WHAT TO PRODUCE:
Copy every one of the records below word for word.
====
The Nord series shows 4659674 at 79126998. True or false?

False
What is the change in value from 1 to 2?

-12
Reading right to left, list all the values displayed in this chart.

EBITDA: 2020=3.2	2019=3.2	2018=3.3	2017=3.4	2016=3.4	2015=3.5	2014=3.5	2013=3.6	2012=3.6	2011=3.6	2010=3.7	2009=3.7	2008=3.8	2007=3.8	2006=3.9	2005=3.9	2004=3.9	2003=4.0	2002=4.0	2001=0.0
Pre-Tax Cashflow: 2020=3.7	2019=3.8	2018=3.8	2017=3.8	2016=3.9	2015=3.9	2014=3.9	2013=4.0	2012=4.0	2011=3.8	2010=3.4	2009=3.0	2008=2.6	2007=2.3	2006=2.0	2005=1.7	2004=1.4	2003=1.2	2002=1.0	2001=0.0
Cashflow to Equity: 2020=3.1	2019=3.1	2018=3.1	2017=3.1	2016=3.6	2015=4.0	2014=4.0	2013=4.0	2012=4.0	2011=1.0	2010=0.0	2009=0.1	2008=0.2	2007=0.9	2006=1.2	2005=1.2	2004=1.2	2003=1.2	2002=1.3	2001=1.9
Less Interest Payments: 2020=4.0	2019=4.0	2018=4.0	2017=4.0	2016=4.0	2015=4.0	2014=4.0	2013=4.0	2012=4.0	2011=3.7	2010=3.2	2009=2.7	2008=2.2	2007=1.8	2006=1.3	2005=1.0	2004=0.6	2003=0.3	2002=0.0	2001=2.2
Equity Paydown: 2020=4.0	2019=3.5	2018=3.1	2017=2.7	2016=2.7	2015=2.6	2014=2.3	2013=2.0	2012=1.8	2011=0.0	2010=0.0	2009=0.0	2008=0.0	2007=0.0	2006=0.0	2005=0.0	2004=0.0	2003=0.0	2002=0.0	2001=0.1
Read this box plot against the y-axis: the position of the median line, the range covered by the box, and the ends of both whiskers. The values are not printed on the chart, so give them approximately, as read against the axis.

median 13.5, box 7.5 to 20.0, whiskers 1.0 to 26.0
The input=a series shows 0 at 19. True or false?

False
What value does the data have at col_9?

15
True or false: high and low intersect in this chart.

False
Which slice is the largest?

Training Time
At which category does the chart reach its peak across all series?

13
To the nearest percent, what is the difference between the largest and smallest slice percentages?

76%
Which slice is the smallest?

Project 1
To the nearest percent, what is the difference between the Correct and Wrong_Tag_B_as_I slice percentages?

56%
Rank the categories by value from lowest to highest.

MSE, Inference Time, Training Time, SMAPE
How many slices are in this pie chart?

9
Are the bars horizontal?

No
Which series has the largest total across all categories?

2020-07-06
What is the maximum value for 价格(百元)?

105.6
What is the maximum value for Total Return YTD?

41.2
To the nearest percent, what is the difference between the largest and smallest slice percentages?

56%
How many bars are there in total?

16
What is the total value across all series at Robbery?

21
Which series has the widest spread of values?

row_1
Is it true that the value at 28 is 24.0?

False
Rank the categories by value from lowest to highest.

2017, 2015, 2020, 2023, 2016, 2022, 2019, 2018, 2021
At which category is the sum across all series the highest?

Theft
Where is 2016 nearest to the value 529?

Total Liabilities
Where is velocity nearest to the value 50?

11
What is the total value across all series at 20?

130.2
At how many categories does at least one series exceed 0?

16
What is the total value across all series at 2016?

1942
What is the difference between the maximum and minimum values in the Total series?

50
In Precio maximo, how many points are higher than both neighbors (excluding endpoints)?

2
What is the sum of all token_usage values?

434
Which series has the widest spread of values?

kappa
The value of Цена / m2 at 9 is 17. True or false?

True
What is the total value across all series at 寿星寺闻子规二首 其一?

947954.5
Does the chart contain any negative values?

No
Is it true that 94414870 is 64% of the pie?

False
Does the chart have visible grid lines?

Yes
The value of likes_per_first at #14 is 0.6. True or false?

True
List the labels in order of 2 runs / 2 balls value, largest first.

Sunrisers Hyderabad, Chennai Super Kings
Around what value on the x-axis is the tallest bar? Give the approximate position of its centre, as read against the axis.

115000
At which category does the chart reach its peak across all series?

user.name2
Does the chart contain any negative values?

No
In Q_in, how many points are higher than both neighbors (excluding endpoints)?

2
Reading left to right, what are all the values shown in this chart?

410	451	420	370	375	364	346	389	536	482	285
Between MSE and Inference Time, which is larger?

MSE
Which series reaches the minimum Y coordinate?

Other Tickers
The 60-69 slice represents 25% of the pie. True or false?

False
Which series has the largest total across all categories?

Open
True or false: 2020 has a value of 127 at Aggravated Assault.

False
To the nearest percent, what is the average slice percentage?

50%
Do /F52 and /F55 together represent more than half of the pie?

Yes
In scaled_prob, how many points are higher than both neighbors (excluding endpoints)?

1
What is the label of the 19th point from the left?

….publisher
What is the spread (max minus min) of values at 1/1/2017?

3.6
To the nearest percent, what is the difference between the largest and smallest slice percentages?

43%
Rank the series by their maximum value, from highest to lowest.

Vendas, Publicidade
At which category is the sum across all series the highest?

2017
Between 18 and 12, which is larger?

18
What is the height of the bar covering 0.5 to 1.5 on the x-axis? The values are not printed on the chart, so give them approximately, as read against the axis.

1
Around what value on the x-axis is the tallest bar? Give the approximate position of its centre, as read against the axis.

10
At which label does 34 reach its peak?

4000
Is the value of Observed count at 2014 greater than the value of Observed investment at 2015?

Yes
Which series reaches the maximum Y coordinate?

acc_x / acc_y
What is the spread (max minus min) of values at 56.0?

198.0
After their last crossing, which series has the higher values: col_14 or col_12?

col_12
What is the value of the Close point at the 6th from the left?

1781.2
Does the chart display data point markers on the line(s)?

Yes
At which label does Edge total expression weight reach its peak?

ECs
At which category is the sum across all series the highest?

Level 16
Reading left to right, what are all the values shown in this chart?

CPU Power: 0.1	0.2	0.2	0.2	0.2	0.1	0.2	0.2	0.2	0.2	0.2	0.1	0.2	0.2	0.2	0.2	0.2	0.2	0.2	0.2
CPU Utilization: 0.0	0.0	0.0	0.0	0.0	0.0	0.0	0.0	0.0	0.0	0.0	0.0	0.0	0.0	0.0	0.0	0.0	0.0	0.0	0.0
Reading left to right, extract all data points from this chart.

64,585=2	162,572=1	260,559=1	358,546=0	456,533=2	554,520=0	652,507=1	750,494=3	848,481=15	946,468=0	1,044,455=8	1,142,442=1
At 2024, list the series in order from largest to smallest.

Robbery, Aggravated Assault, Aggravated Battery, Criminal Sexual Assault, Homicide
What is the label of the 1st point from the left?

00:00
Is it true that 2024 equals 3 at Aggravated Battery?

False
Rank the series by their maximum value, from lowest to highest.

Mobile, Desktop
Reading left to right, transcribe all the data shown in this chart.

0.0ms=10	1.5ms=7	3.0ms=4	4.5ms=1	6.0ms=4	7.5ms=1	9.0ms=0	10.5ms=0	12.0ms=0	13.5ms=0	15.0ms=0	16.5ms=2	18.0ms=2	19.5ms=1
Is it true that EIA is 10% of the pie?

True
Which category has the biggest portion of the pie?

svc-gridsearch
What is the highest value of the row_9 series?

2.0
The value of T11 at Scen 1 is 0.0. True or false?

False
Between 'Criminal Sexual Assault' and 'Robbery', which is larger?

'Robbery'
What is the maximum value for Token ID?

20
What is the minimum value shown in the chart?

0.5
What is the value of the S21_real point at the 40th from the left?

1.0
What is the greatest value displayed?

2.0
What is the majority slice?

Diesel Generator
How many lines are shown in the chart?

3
====
ANSWER:
The Nord series shows 4659674 at 79126998. True or false?

False
What is the change in value from 1 to 2?

-12
Reading right to left, list all the values displayed in this chart.

EBITDA: 2020=3.2	2019=3.2	2018=3.3	2017=3.4	2016=3.4	2015=3.5	2014=3.5	2013=3.6	2012=3.6	2011=3.6	2010=3.7	2009=3.7	2008=3.8	2007=3.8	2006=3.9	2005=3.9	2004=3.9	2003=4.0	2002=4.0	2001=0.0
Pre-Tax Cashflow: 2020=3.7	2019=3.8	2018=3.8	2017=3.8	2016=3.9	2015=3.9	2014=3.9	2013=4.0	2012=4.0	2011=3.8	2010=3.4	2009=3.0	2008=2.6	2007=2.3	2006=2.0	2005=1.7	2004=1.4	2003=1.2	2002=1.0	2001=0.0
Cashflow to Equity: 2020=3.1	2019=3.1	2018=3.1	2017=3.1	2016=3.6	2015=4.0	2014=4.0	2013=4.0	2012=4.0	2011=1.0	2010=0.0	2009=0.1	2008=0.2	2007=0.9	2006=1.2	2005=1.2	2004=1.2	2003=1.2	2002=1.3	2001=1.9
Less Interest Payments: 2020=4.0	2019=4.0	2018=4.0	2017=4.0	2016=4.0	2015=4.0	2014=4.0	2013=4.0	2012=4.0	2011=3.7	2010=3.2	2009=2.7	2008=2.2	2007=1.8	2006=1.3	2005=1.0	2004=0.6	2003=0.3	2002=0.0	2001=2.2
Equity Paydown: 2020=4.0	2019=3.5	2018=3.1	2017=2.7	2016=2.7	2015=2.6	2014=2.3	2013=2.0	2012=1.8	2011=0.0	2010=0.0	2009=0.0	2008=0.0	2007=0.0	2006=0.0	2005=0.0	2004=0.0	2003=0.0	2002=0.0	2001=0.1
Read this box plot against the y-axis: the position of the median line, the range covered by the box, and the ends of both whiskers. The values are not printed on the chart, so give them approximately, as read against the axis.

median 13.5, box 7.5 to 20.0, whiskers 1.0 to 26.0
The input=a series shows 0 at 19. True or false?

False
What value does the data have at col_9?

15
True or false: high and low intersect in this chart.

False
Which slice is the largest?

Training Time
At which category does the chart reach its peak across all series?

13
To the nearest percent, what is the difference between the largest and smallest slice percentages?

76%
Which slice is the smallest?

Project 1
To the nearest percent, what is the difference between the Correct and Wrong_Tag_B_as_I slice percentages?

56%
Rank the categories by value from lowest to highest.

MSE, Inference Time, Training Time, SMAPE
How many slices are in this pie chart?

9
Are the bars horizontal?

No
Which series has the largest total across all categories?

2020-07-06
What is the maximum value for 价格(百元)?

105.6
What is the maximum value for Total Return YTD?

41.2
To the nearest percent, what is the difference between the largest and smallest slice percentages?

56%
How many bars are there in total?

16
What is the total value across all series at Robbery?

21
Which series has the widest spread of values?

row_1
Is it true that the value at 28 is 24.0?

False
Rank the categories by value from lowest to highest.

2017, 2015, 2020, 2023, 2016, 2022, 2019, 2018, 2021
At which category is the sum across all series the highest?

Theft
Where is 2016 nearest to the value 529?

Total Liabilities
Where is velocity nearest to the value 50?

11
What is the total value across all series at 20?

130.2
At how many categories does at least one series exceed 0?

16
What is the total value across all series at 2016?

1942
What is the difference between the maximum and minimum values in the Total series?

50
In Precio maximo, how many points are higher than both neighbors (excluding endpoints)?

2
What is the sum of all token_usage values?

434
Which series has the widest spread of values?

kappa
The value of Цена / m2 at 9 is 17. True or false?

True
What is the total value across all series at 寿星寺闻子规二首 其一?

947954.5
Does the chart contain any negative values?

No
Is it true that 94414870 is 64% of the pie?

False
Does the chart have visible grid lines?

Yes
The value of likes_per_first at #14 is 0.6. True or false?

True
List the labels in order of 2 runs / 2 balls value, largest first.

Sunrisers Hyderabad, Chennai Super Kings
Around what value on the x-axis is the tallest bar? Give the approximate position of its centre, as read against the axis.

115000
At which category does the chart reach its peak across all series?

user.name2
Does the chart contain any negative values?

No
In Q_in, how many points are higher than both neighbors (excluding endpoints)?

2
Reading left to right, what are all the values shown in this chart?

410	451	420	370	375	364	346	389	536	482	285
Between MSE and Inference Time, which is larger?

MSE
Which series reaches the minimum Y coordinate?

Other Tickers
The 60-69 slice represents 25% of the pie. True or false?

False
Which series has the largest total across all categories?

Open
True or false: 2020 has a value of 127 at Aggravated Assault.

False
To the nearest percent, what is the average slice percentage?

50%
Do /F52 and /F55 together represent more than half of the pie?

Yes
In scaled_prob, how many points are higher than both neighbors (excluding endpoints)?

1
What is the label of the 19th point from the left?

….publisher
What is the spread (max minus min) of values at 1/1/2017?

3.6
To the nearest percent, what is the difference between the largest and smallest slice percentages?

43%
Rank the series by their maximum value, from highest to lowest.

Vendas, Publicidade
At which category is the sum across all series the highest?

2017
Between 18 and 12, which is larger?

18
What is the height of the bar covering 0.5 to 1.5 on the x-axis? The values are not printed on the chart, so give them approximately, as read against the axis.

1
Around what value on the x-axis is the tallest bar? Give the approximate position of its centre, as read against the axis.

10
At which label does 34 reach its peak?

4000
Is the value of Observed count at 2014 greater than the value of Observed investment at 2015?

Yes
Which series reaches the maximum Y coordinate?

acc_x / acc_y
What is the spread (max minus min) of values at 56.0?

198.0
After their last crossing, which series has the higher values: col_14 or col_12?

col_12
What is the value of the Close point at the 6th from the left?

1781.2
Does the chart display data point markers on the line(s)?

Yes
At which label does Edge total expression weight reach its peak?

ECs
At which category is the sum across all series the highest?

Level 16
Reading left to right, what are all the values shown in this chart?

CPU Power: 0.1	0.2	0.2	0.2	0.2	0.1	0.2	0.2	0.2	0.2	0.2	0.1	0.2	0.2	0.2	0.2	0.2	0.2	0.2	0.2
CPU Utilization: 0.0	0.0	0.0	0.0	0.0	0.0	0.0	0.0	0.0	0.0	0.0	0.0	0.0	0.0	0.0	0.0	0.0	0.0	0.0	0.0
Reading left to right, extract all data points from this chart.

64,585=2	162,572=1	260,559=1	358,546=0	456,533=2	554,520=0	652,507=1	750,494=3	848,481=15	946,468=0	1,044,455=8	1,142,442=1
At 2024, list the series in order from largest to smallest.

Robbery, Aggravated Assault, Aggravated Battery, Criminal Sexual Assault, Homicide
What is the label of the 1st point from the left?

00:00
Is it true that 2024 equals 3 at Aggravated Battery?

False
Rank the series by their maximum value, from lowest to highest.

Mobile, Desktop
Reading left to right, transcribe all the data shown in this chart.

0.0ms=10	1.5ms=7	3.0ms=4	4.5ms=1	6.0ms=4	7.5ms=1	9.0ms=0	10.5ms=0	12.0ms=0	13.5ms=0	15.0ms=0	16.5ms=2	18.0ms=2	19.5ms=1
Is it true that EIA is 10% of the pie?

True
Which category has the biggest portion of the pie?

svc-gridsearch
What is the highest value of the row_9 series?

2.0
The value of T11 at Scen 1 is 0.0. True or false?

False
Between 'Criminal Sexual Assault' and 'Robbery', which is larger?

'Robbery'
What is the maximum value for Token ID?

20
What is the minimum value shown in the chart?

0.5
What is the value of the S21_real point at the 40th from the left?

1.0
What is the greatest value displayed?

2.0
What is the majority slice?

Diesel Generator
How many lines are shown in the chart?

3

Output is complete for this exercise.